## Instruction
Could you quote the items below word for word, starting at the very beginning and ending with the line that contains "text_box [1564, 118, 1654, 142]", both ends included?

## Task material
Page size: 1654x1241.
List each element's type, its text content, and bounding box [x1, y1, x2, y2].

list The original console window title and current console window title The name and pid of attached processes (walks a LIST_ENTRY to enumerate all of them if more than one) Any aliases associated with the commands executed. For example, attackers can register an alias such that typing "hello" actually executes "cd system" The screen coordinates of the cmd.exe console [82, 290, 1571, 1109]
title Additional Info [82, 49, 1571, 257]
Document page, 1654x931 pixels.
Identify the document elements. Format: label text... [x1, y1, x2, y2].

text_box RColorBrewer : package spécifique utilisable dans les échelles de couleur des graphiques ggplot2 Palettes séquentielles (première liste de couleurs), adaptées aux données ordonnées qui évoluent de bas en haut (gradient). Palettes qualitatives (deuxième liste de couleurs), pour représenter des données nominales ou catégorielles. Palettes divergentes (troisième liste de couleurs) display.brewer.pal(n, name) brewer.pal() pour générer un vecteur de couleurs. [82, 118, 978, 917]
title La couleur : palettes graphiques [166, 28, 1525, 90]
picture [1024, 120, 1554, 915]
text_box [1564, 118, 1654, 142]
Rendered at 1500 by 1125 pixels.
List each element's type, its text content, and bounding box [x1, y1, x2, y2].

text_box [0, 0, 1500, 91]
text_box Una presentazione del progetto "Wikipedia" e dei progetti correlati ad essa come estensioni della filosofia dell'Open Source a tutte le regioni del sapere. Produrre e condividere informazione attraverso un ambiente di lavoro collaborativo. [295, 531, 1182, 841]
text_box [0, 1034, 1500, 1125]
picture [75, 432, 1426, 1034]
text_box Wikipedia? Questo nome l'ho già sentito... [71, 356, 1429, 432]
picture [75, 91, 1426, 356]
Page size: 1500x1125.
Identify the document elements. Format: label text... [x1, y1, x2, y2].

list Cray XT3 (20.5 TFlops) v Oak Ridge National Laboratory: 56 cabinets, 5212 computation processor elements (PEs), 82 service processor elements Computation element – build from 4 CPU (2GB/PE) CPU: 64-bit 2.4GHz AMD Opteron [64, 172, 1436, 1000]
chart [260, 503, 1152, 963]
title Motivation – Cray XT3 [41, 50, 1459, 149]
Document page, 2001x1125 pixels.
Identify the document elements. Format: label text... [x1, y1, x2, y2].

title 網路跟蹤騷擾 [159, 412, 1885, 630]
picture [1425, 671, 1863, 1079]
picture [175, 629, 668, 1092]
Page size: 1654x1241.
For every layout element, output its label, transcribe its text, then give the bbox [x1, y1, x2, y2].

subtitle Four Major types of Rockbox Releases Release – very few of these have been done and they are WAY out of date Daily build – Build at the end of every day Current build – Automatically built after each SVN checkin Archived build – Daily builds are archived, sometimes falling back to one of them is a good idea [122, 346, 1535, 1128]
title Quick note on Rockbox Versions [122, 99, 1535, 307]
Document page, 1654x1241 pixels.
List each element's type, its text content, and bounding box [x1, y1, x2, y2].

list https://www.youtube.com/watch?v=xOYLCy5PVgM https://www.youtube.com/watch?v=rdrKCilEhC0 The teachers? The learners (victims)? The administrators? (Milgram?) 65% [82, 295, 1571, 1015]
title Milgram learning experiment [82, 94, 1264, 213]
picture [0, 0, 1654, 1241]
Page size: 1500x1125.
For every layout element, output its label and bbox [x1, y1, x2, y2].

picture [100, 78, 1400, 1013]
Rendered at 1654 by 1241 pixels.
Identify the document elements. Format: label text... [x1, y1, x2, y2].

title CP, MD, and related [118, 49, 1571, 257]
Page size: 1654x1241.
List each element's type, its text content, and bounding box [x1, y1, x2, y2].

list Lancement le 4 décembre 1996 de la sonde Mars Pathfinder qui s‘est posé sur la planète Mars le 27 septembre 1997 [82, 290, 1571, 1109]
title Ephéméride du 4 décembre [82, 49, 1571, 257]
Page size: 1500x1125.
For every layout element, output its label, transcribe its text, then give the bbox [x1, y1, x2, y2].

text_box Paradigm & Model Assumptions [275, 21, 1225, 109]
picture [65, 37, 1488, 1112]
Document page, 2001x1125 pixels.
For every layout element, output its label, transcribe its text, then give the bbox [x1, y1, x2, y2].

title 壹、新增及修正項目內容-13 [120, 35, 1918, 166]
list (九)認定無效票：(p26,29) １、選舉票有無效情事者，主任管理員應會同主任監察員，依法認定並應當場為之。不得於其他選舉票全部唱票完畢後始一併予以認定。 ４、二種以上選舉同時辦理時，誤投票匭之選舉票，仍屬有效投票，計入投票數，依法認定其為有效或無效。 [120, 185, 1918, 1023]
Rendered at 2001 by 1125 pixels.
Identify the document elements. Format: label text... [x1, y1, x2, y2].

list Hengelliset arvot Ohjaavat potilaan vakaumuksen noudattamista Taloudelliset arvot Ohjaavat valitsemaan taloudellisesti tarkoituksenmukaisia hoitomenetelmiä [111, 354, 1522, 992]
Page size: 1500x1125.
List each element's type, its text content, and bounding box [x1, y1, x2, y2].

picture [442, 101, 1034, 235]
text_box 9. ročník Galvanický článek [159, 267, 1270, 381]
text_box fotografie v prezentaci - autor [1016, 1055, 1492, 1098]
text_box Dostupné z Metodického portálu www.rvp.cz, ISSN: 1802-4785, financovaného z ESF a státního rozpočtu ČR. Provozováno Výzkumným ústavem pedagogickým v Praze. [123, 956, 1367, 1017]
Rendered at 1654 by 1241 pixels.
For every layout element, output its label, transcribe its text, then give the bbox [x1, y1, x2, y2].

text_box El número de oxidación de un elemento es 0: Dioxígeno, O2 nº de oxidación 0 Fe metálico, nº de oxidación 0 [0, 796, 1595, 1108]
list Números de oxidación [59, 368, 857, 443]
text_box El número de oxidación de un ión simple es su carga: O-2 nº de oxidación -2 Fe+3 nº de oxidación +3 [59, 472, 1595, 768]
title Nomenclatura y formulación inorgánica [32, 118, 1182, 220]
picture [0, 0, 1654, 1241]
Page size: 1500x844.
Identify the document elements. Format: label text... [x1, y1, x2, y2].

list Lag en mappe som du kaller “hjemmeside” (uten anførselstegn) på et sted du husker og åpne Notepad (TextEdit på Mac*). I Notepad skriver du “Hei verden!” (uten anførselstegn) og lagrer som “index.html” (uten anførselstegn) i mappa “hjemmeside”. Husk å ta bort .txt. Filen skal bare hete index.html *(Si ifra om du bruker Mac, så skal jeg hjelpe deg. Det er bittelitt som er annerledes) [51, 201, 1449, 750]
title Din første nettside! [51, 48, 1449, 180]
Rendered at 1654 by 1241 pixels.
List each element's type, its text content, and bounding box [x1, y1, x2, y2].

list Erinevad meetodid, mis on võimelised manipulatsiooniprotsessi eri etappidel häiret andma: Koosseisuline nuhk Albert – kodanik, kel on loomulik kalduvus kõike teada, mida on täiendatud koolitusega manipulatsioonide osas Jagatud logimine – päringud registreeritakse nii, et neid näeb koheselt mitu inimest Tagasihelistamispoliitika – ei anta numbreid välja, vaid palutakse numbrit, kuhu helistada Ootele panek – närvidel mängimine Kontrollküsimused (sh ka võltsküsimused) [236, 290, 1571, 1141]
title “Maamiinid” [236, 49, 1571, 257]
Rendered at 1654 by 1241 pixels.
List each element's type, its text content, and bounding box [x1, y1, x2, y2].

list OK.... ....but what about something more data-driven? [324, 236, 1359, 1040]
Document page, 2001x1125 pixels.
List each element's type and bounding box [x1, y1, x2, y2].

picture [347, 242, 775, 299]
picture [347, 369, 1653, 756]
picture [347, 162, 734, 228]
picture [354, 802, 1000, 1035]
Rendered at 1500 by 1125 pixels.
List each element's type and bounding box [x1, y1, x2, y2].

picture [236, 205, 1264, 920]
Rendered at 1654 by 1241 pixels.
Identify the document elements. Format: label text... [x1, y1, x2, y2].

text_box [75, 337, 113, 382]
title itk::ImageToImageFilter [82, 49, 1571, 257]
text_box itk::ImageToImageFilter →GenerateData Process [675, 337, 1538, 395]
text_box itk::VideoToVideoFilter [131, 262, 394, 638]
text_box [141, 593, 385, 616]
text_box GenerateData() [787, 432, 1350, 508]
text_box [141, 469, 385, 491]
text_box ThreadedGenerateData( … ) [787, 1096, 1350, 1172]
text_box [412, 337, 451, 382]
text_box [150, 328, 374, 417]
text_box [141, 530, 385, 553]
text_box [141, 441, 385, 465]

## Completed exercise
Page size: 1654x1241.
List each element's type, its text content, and bounding box [x1, y1, x2, y2].

list The original console window title and current console window title The name and pid of attached processes (walks a LIST_ENTRY to enumerate all of them if more than one) Any aliases associated with the commands executed. For example, attackers can register an alias such that typing "hello" actually executes "cd system" The screen coordinates of the cmd.exe console [82, 290, 1571, 1109]
title Additional Info [82, 49, 1571, 257]
Document page, 1654x931 pixels.
Identify the document elements. Format: label text... [x1, y1, x2, y2].

text_box RColorBrewer : package spécifique utilisable dans les échelles de couleur des graphiques ggplot2 Palettes séquentielles (première liste de couleurs), adaptées aux données ordonnées qui évoluent de bas en haut (gradient). Palettes qualitatives (deuxième liste de couleurs), pour représenter des données nominales ou catégorielles. Palettes divergentes (troisième liste de couleurs) display.brewer.pal(n, name) brewer.pal() pour générer un vecteur de couleurs. [82, 118, 978, 917]
title La couleur : palettes graphiques [166, 28, 1525, 90]
picture [1024, 120, 1554, 915]
text_box [1564, 118, 1654, 142]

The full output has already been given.